Patrick fut condamné à mort et la sentence fut confirmée par la cour d’appel de New-York en juin 1905. La politique et certains politiciens s’impliquèrent dans l’affaire et demandèrent la réouverture du dossier de Patrick. La défense affirmait que la congestion dans les poumons ne pouvait avoir été détectée, étant donné qu’ils avaient été inondés de liquide d’embaumement. L’accusation objectait que le liquide d’embaumement injecté dans une artère n’atteignait jamais les poumons.
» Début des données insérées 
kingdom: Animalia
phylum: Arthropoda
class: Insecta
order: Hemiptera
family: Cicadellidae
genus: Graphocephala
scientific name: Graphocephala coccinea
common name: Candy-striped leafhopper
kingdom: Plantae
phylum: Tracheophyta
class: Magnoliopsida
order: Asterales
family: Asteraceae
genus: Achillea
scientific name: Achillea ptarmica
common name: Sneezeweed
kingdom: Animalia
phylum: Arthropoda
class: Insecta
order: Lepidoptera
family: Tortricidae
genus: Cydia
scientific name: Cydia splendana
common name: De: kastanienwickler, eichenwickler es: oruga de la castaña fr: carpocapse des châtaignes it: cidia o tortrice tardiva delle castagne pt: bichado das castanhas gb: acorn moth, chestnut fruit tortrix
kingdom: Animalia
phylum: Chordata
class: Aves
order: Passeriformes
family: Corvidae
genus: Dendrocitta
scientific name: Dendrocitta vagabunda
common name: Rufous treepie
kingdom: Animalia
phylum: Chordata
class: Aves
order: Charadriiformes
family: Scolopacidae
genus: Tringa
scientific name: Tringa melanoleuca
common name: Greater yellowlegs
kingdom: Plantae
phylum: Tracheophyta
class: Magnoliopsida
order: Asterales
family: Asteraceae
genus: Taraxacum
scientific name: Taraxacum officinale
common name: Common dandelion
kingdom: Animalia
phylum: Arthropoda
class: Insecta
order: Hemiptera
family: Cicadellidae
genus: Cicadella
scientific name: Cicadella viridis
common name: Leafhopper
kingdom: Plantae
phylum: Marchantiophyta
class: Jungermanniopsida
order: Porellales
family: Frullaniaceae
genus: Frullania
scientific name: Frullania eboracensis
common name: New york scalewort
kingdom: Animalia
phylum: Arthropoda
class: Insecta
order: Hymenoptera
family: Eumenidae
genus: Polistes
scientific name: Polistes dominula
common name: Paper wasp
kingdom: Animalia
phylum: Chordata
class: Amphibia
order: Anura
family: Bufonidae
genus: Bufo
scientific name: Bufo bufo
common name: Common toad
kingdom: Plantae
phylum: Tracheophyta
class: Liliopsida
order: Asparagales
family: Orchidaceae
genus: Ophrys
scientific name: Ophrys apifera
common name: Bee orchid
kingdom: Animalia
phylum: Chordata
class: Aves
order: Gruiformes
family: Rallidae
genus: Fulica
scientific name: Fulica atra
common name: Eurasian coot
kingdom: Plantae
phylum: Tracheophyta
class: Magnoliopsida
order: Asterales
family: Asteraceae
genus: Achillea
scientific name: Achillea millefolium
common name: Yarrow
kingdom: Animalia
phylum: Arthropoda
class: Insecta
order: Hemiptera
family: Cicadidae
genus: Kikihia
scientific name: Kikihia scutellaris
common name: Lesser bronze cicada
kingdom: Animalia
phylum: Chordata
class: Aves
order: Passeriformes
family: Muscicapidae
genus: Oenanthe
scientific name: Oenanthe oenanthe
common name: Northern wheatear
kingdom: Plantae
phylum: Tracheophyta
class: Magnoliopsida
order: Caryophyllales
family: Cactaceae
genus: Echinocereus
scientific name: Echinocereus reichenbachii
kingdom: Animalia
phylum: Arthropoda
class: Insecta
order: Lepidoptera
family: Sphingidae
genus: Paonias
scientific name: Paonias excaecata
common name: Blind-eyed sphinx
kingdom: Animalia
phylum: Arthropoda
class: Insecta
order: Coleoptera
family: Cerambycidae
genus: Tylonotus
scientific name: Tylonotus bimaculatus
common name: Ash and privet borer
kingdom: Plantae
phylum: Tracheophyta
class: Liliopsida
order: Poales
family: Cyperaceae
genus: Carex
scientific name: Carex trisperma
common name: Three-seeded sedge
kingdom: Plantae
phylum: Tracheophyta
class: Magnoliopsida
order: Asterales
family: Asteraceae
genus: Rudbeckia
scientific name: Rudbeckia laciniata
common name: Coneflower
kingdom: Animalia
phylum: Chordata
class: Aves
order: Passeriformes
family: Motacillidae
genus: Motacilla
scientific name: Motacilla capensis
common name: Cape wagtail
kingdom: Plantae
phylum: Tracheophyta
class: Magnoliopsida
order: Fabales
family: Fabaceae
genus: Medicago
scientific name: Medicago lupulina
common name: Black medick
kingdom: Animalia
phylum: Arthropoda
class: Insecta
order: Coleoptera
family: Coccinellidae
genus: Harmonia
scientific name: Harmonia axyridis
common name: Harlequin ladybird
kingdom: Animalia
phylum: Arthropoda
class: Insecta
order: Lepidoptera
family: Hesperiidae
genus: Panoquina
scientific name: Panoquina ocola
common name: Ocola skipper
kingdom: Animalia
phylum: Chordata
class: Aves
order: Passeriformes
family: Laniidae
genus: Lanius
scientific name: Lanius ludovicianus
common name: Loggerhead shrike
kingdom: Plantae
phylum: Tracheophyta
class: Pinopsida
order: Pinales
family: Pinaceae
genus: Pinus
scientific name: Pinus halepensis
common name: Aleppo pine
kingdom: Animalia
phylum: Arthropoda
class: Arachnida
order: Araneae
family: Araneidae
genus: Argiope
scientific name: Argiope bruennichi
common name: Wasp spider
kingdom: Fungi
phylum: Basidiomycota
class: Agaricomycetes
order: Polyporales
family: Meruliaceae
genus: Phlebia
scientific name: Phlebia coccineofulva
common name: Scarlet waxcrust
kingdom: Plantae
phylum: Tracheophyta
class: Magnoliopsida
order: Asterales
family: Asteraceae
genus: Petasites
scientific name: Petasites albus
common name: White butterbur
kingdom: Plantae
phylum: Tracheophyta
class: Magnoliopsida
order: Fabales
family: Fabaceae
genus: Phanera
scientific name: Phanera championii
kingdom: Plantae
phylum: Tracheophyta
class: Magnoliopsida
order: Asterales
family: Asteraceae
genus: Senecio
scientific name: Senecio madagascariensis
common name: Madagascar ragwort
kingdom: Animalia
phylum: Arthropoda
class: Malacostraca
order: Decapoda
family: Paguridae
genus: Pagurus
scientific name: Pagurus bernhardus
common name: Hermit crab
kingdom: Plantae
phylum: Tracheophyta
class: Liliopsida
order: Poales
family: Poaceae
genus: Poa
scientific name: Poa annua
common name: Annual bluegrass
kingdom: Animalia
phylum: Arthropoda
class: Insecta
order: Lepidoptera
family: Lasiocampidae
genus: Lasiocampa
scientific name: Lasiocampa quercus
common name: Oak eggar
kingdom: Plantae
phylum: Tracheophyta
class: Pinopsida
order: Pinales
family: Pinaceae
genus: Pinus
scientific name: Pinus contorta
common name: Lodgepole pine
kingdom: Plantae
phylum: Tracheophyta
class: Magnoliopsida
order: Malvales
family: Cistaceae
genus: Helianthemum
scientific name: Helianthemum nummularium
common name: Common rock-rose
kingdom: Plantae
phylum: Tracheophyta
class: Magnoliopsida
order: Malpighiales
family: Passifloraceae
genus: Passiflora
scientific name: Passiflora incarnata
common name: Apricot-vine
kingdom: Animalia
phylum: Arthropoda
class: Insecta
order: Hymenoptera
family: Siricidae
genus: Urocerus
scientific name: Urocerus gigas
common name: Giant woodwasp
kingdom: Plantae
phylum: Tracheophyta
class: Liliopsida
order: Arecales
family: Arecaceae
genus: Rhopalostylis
Cette dernière affirmation attira l’attention de William Smith. Il proposa immédiatement ses services pour démontrer le contraire. Ses déclarations furent publiées en janvier 1907 sous la forme d’un entretien dans le Sunnyside, une revue professionnelle new-yorkaise destinée aux ordonnateurs de pompes funèbres. L’entretien fut reproduit en deux parties, dans le Journal of Osteopathy de janvier et février 1907. Quelques années plus tard, la peine de Patrick fut commuée, mais il ne fut libéré qu’en 1914.
Dans l’entretien, Smith faisait allusion à son article « Sciagraphie et circulation » dans lequel il démontrait qu’une injection artérielle périphérique de produit de contraste atteignait effectivement la circulation pulmonaire. De plus, Smith présentait deux sciagraphies (qui n’étaient pas reproduites dans l’article original), montrant l’ensemble du corps après injection d’un produit de contraste. Le texte complet de son article de 1898 fut intégralement reproduit en 1907 dans le Sunnyside et dans le Journal of Osteopathy.
Dans l’entretien, Smith déclarait avoir personnellement embaumé et/ou autopsié plus d’un millier de corps. Il rappela également qu’il avait été élève du fameux expert médico-légal Sir Henry Duncan Littlejohn (1828-1914) (Grigg, 1967, 175-176).

En juin 1907, William Smith est de retour à Kirksville, enseignant l’anatomie. Le Journal of Osteopathy manifeste sa satisfaction en reproduisant un portrait de l’homme mûr Smith en première page du numéro de ce mois. Le numéro suivant (juillet 1907), publie un article rédigé par Smith qui, après avoir écrit à ses anciens professeurs à propos du cas de Patrick, présente leurs commentaires favorables, plusieurs portraits et autographes.